◆ Instructions to follow
Would you copy all lines in the data that contain the word "Fans"?

◆ Data
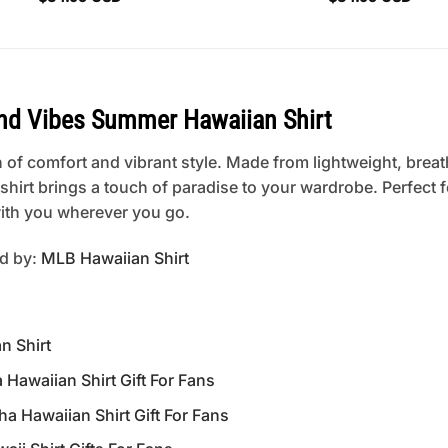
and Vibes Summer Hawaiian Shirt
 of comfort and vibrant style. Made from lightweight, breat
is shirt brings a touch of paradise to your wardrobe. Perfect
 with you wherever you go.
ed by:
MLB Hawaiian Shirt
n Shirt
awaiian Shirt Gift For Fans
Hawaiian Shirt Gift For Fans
---
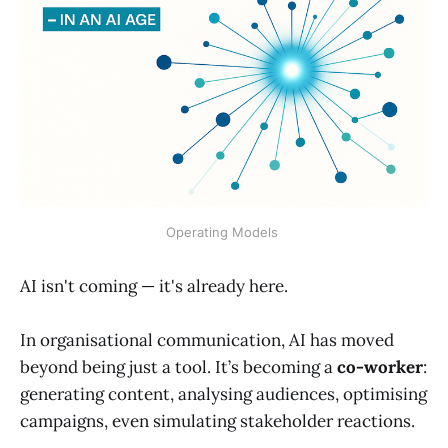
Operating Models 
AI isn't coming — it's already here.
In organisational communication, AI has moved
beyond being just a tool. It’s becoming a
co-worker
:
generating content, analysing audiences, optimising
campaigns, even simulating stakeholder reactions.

◆ Output
awaiian Shirt Gift For Fans
Hawaiian Shirt Gift For Fans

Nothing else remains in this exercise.